Well, it has been for a really long time. I mean, there are still people, but I think a lot of that is in the vitality of people who just started playing music. The total hunger. The hunger of it. And I think that's totally out there still. I'm not as in touch with it as I was when I was first starting to play music and trying to get shows, book my own band—I don't have to do those things now, but I used to do all those things. It'll grind your edge off after a while, but then you find that you just have an edge in new ways. So it's out there, absolutely. There's exciting things happening all the time, even if the way music looks or how it's presented or what kind of media it's in is changing or art in general, it's still happening, and it's great. There's always gonna be people out there who aren't taking the chance and aren't taking the plunge and trying it who are gonna be talking shit about the rest of us who are. "Oh, you're doing that totally wrong," and it's just like whatever. Shut it.
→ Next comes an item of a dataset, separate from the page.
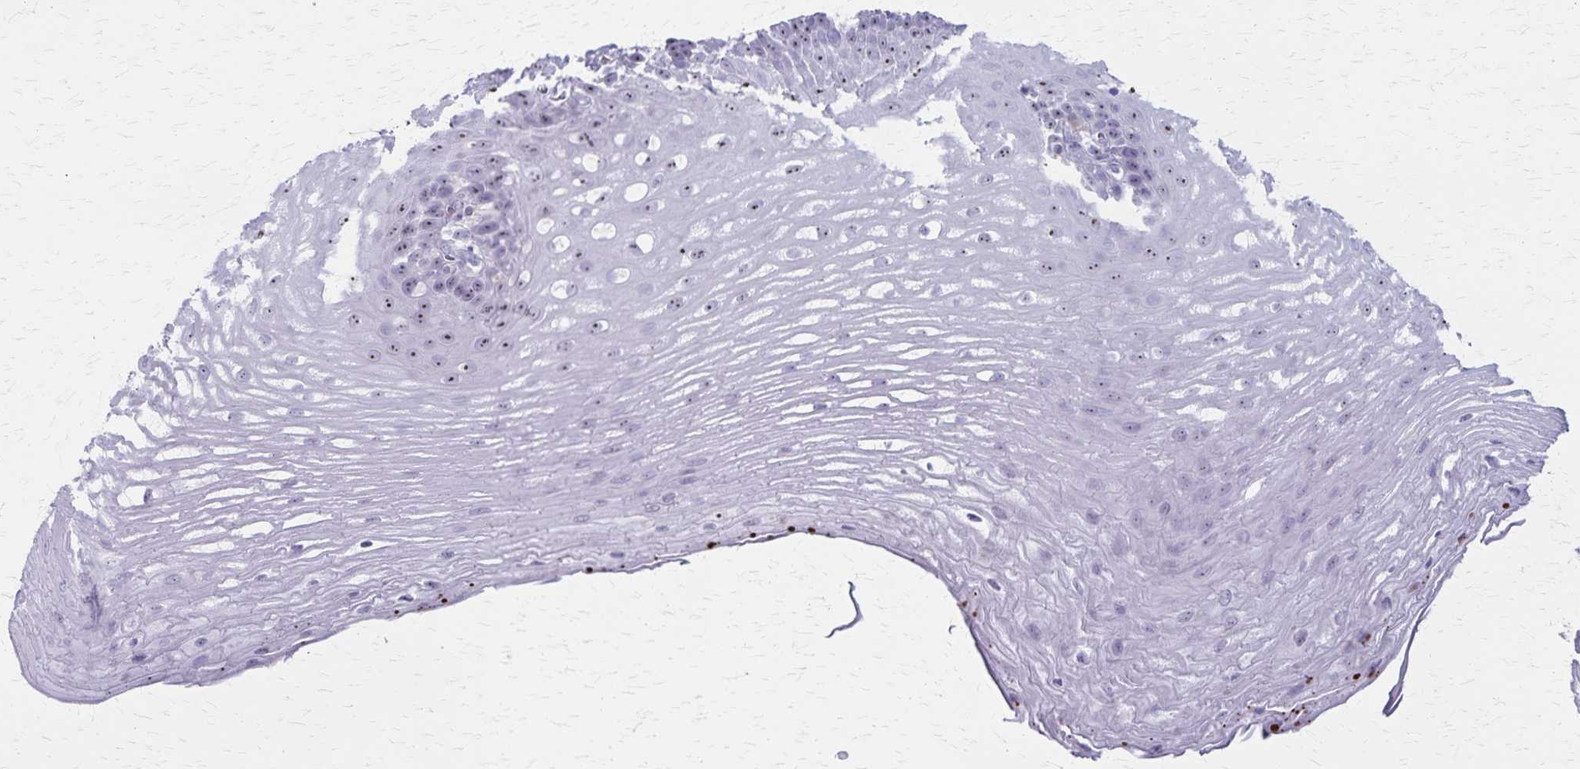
{"staining": {"intensity": "weak", "quantity": "25%-75%", "location": "nuclear"}, "tissue": "esophagus", "cell_type": "Squamous epithelial cells", "image_type": "normal", "snomed": [{"axis": "morphology", "description": "Normal tissue, NOS"}, {"axis": "topography", "description": "Esophagus"}], "caption": "Squamous epithelial cells show low levels of weak nuclear staining in about 25%-75% of cells in normal esophagus. (DAB (3,3'-diaminobenzidine) IHC, brown staining for protein, blue staining for nuclei).", "gene": "DLK2", "patient": {"sex": "male", "age": 62}}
You've got the tour running all the way through the beginning of July, including Coachella. What's on your calendar for the rest of 2014, and what do you typically find yourself doing when you're not writing music or touring?
Well, I very purposely moved to a farm, because that's what I really like. I live in nature, so I'm really active outside, and I do things like dig dirt and clean up after animals and engage with creatures that aren't human and creatures that are human. I find that really rewarding. I don't know where it comes from. I come from farming families, so maybe it's a biological need for dirt. I don't really know, but I just feel like better person when I'm doing that. I just do really physical things, and it kind of gives my mind a nice vacation. It just kind of gets all your vitamins and minerals to all the places they're supposed to go, I think.